I don’t think the New York Times thing is that much about training, than it is about the fact that ChatGPT can use Bing and Bing has access to New York Times articles for search purposes.
Having used both Google's and OpenAI's models, the kind of issue they have are different. Google's models are superior or at least on par in knowledge. It's the instruction following and understanding where OpenAI is significantly better. I don't think pretraining data is the reason of this.
How long before the Groq team sues for trademark violation? It's literally the purpose of trademark laws to make sure resembling names do not cause confusion in the mind of customers so it would be very surprising to see this situation persist.
It's easier to get a trademark on an altered word than a plain dictionary word. Just acquiring the easier one to acquire doesn't mean you now have rights over the harder one to acquire, though eventually after enough market recognition you might be given some control over other people using the common one. I wouldn't think groq is there yet.

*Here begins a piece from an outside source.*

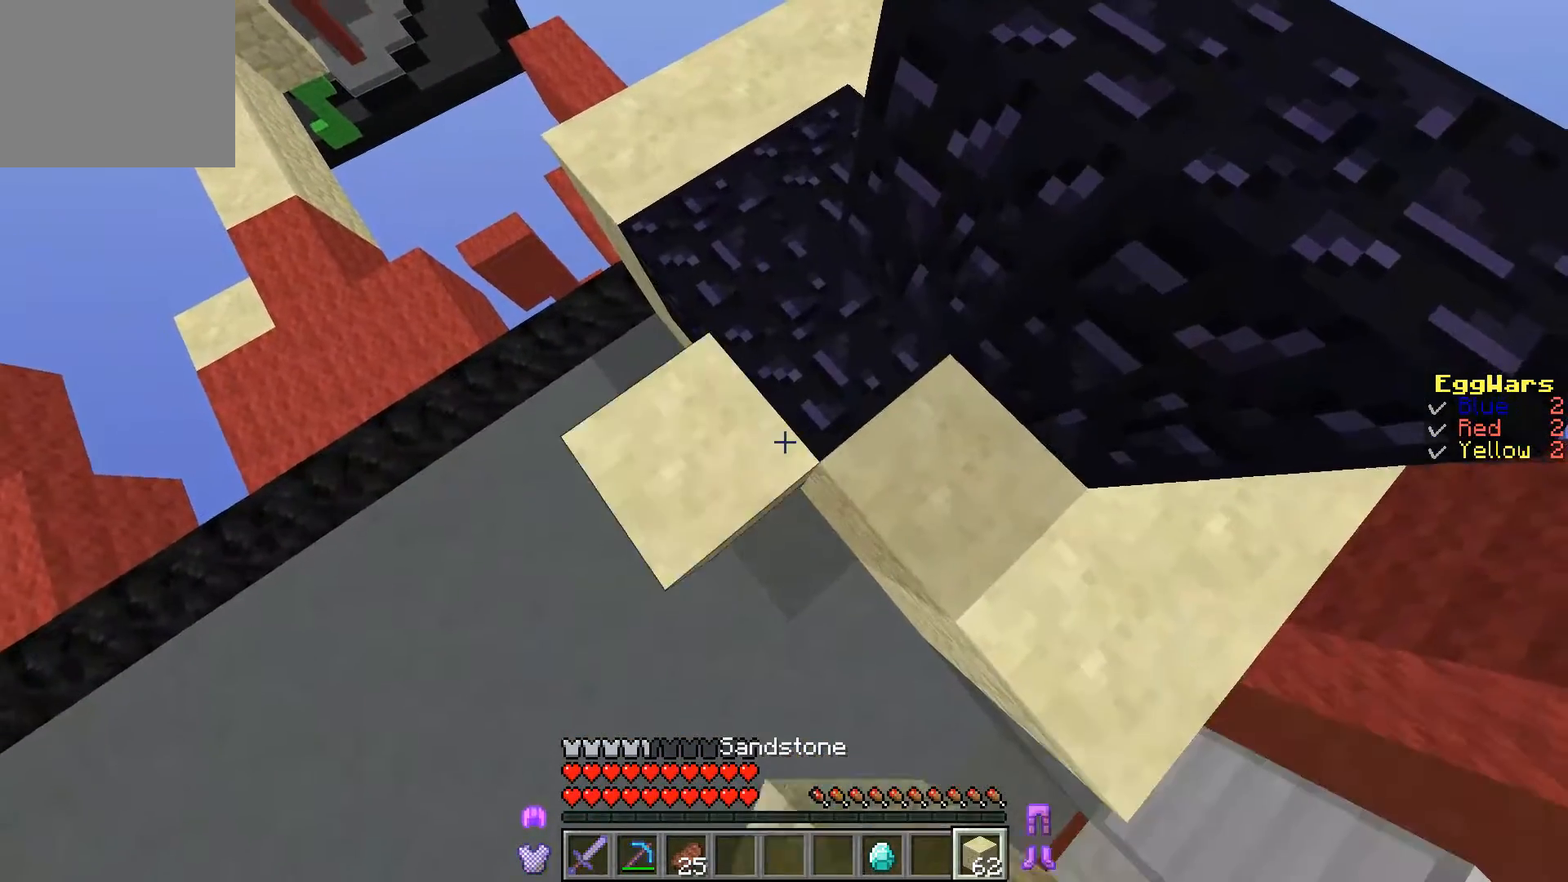
{"keys": ["a", "w"], "events": [[67, "a", "down"], [233, "w", "down"]]}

I myself have never heard it outside of "nerdy" circles... that is: people who would read science fiction.
I personally am not entirely happy about the word (no matter how it is spelled) being used for a particular AI product. "Grok" to me means knowing a subject at a much deeper level than I think any AI is capable of at the present level of technology.
But it would be passable to use it for a companyname, to indicate that it is a goal to strive for.
Generally agree, though I would say "knowing a subject at a much deeper level than any LLM is capable of", as AI more broadly also includes specialist models that are wildly super-human in narrow domains like chess and Go.
I use grok all the time to find tweets or ask about trends on Twitter. For that it's better than what used to exist. But its not a great model outside that narrow use case.
tbh, I've never seen anyone share anything interesting produced by Grok. I see plenty of posts on X and reddit of people sharing amazing things that GPT-4 and now Claude 3 Opus can do. Grok can roast people. That's pretty much all I've seen.
I'd love to proven wrong if someone cares to share something interesting produced by Grok.
If you can't rebuild it, then how can you be considered to have the "source code" ?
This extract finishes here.